Estrogen is thought to particularly influence diseases that increase as a function of age, such as stroke. Estradiol (E2) has many direct effects on the brain, starting during development and influencing plasticity in adults. With stroke, estrogen administration is protective in rodent experimental models. It is even capable of reducing damage in the more sensitive aged rodent. Paradoxically, clinical studies in post-menopausal women given estrogen replacement therapy (ERT) showed exacerbated stroke-associated mortality and no reduced risk of stroke compared to women not given ERT. These data suggest we have much to learn with regard to hormones and stroke and timing of estrogen treatment may be critical. We have preliminary data in surgically-menopausal adult, female rhesus monkeys that show less ischemic damage in the brain than intact males. We postulate the reason for this result may involve the neurosteroid synthesis pathway, an endogenous biosynthetic pathway that allows estrogens to be produced locally in the brain. Of interest, a precursor of this brain pathway is the adrenal steroid DHEA (Fig 4), a product that declines precipitously with age in men and women. Thus, older female animals gradually lose both potential sources of E2 upon aging, one produced by the ovaries and another produced by the brain itself via pathways involving DHEA (Fig 4B). Therefore, our hypothesis is that while young OVX animals lose ovarian estrogens, they still have high DHEA levels and can synthesize E2 in the brain, sparing estrogen-dependent function. This system may explain our preliminary stroke results in female macaques. We show that young adult females are still protected from stroke after OVX when compared to age-matched males, further suggesting a role for another source of estrogen (eg. brain neurosteroid synthesis) or nonhormone-related effects (eg. genetics) specific to young adults.

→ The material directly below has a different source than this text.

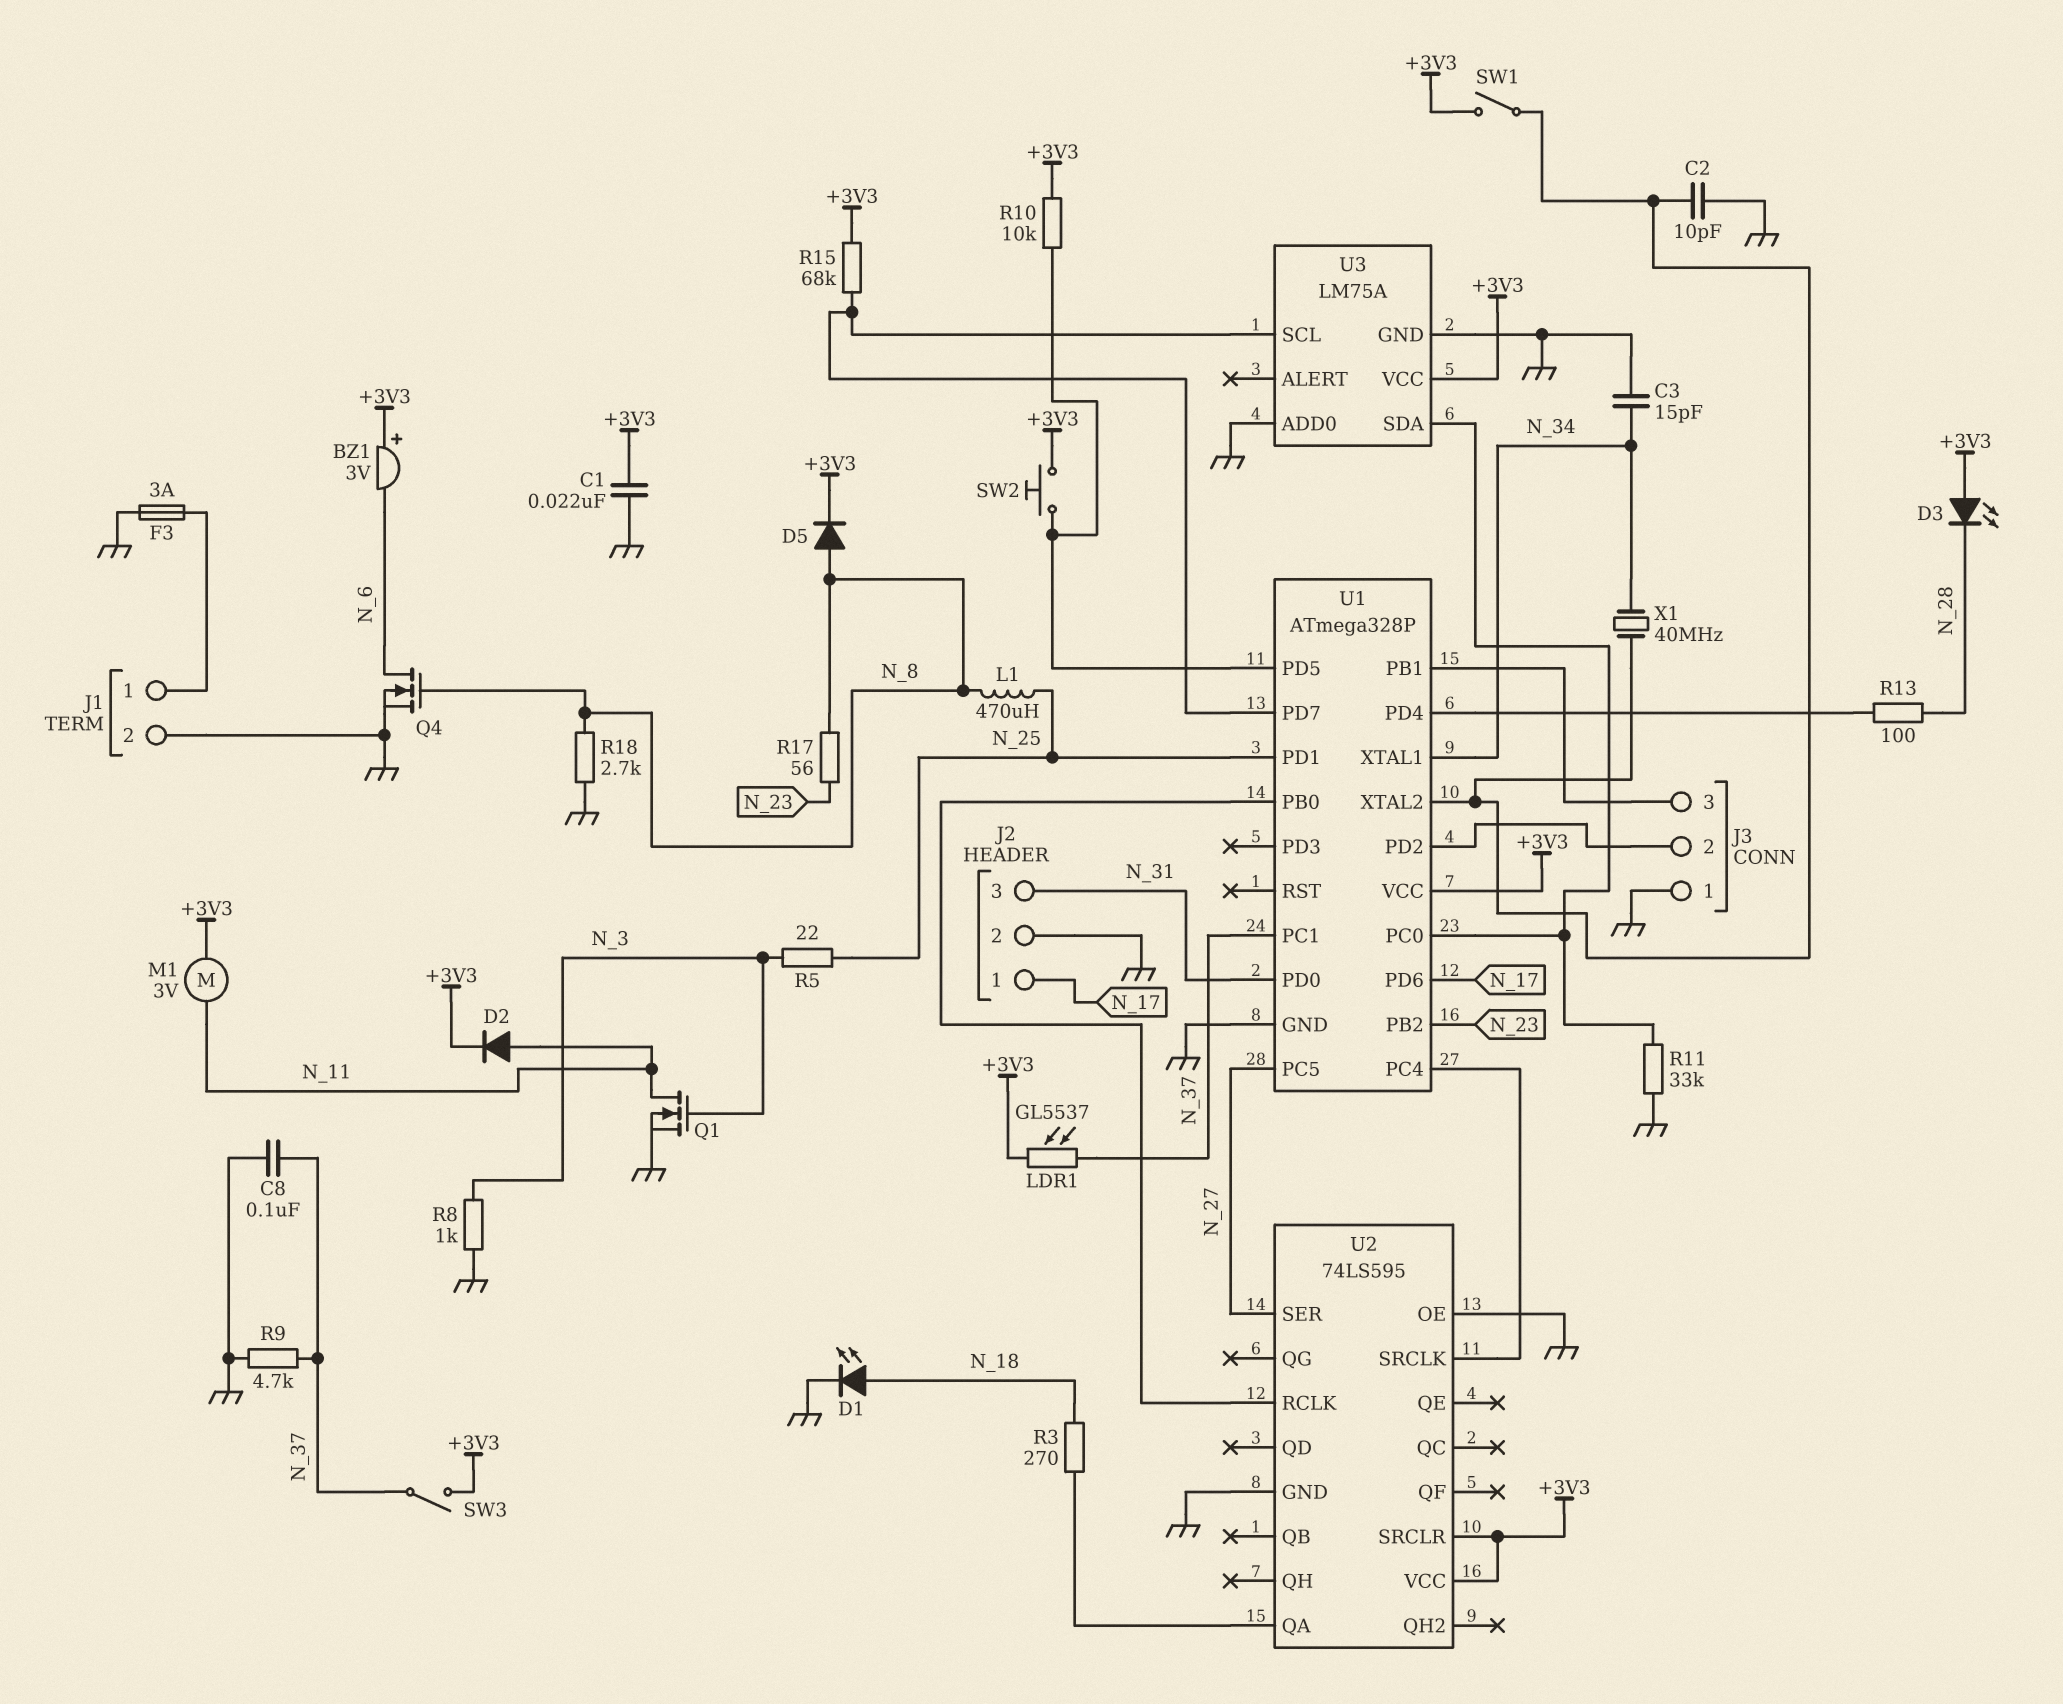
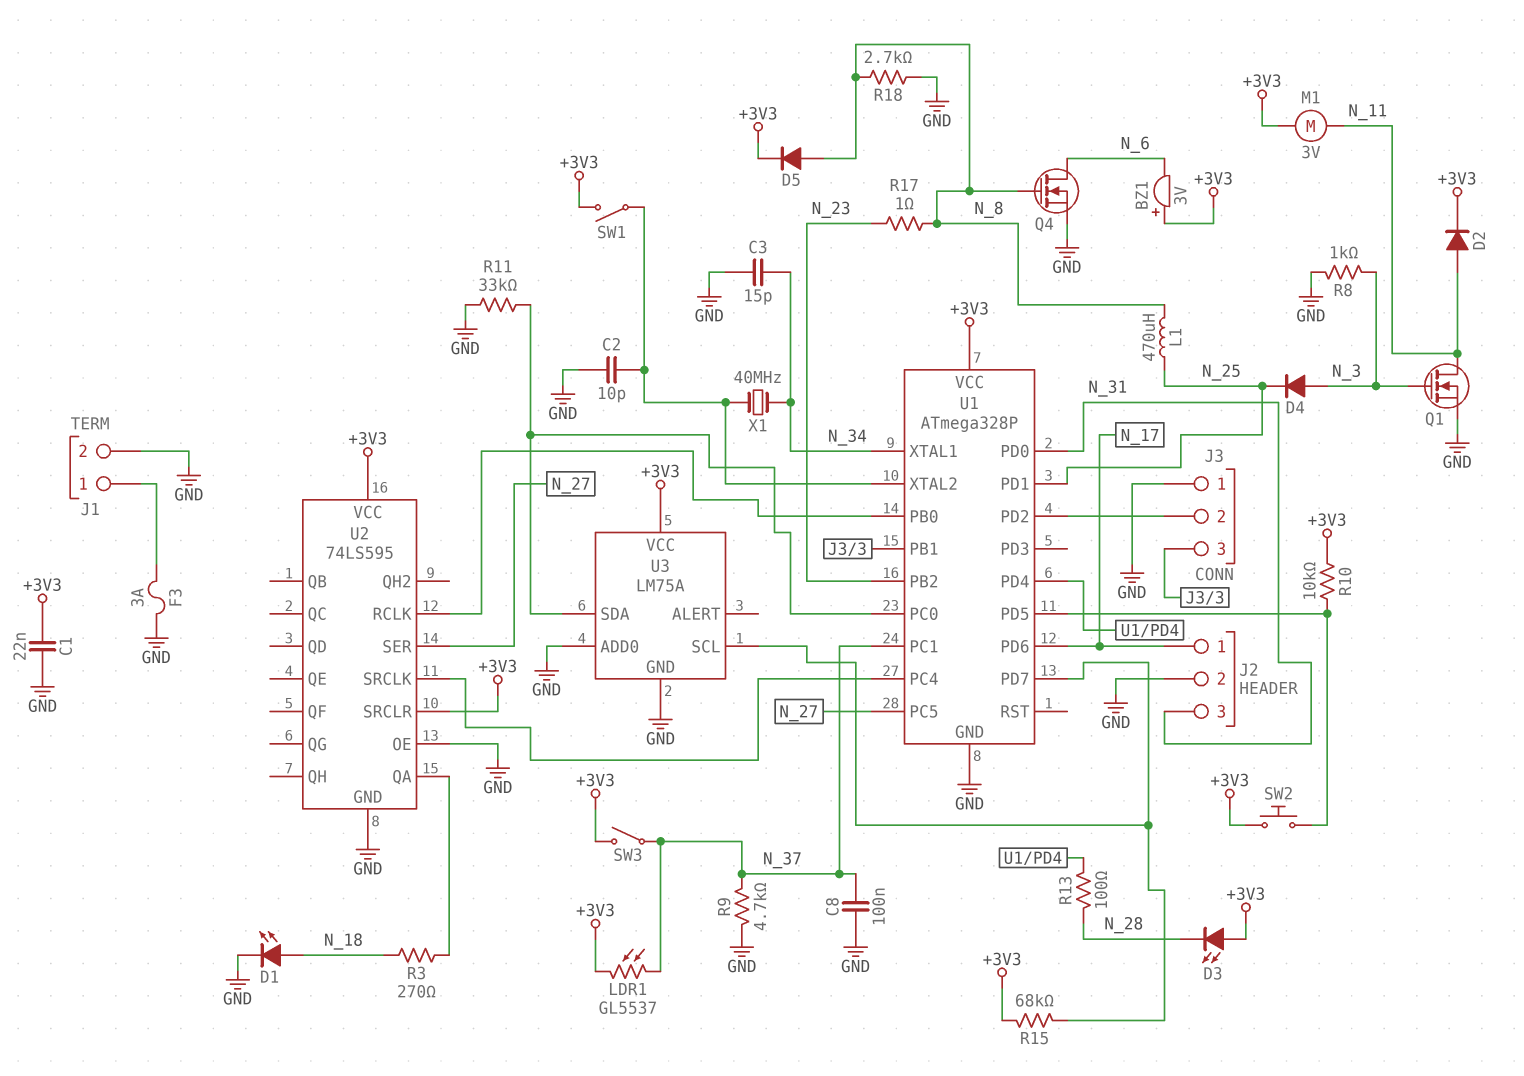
D4: none -> diode (A N_3, K N_25)
R5: 22 (N_3, N_25) -> none
R17: 56 (N_8, N_23) -> 1 (N_8, N_23)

Figure 4: Impact of age and estrogen on cognitive function in female rhesus macaques. Estrogen replacement has a positive effect on cognitive functioning in aged monkeys after removal of ovaries (ovariectomy;OVX) (unpublished). Estrogen is derived from the ovary and can also be made in the brain via neurosteroid synthesis pathway using DHEA. (A) The depiction of a young brain with 2 sources of estrogen, so that if ovary is removed estrogen is not completely absent in the brain. (B) However, upon aging estrogens wane as both systems are eventually affected via decline in ovarian output and DHEA.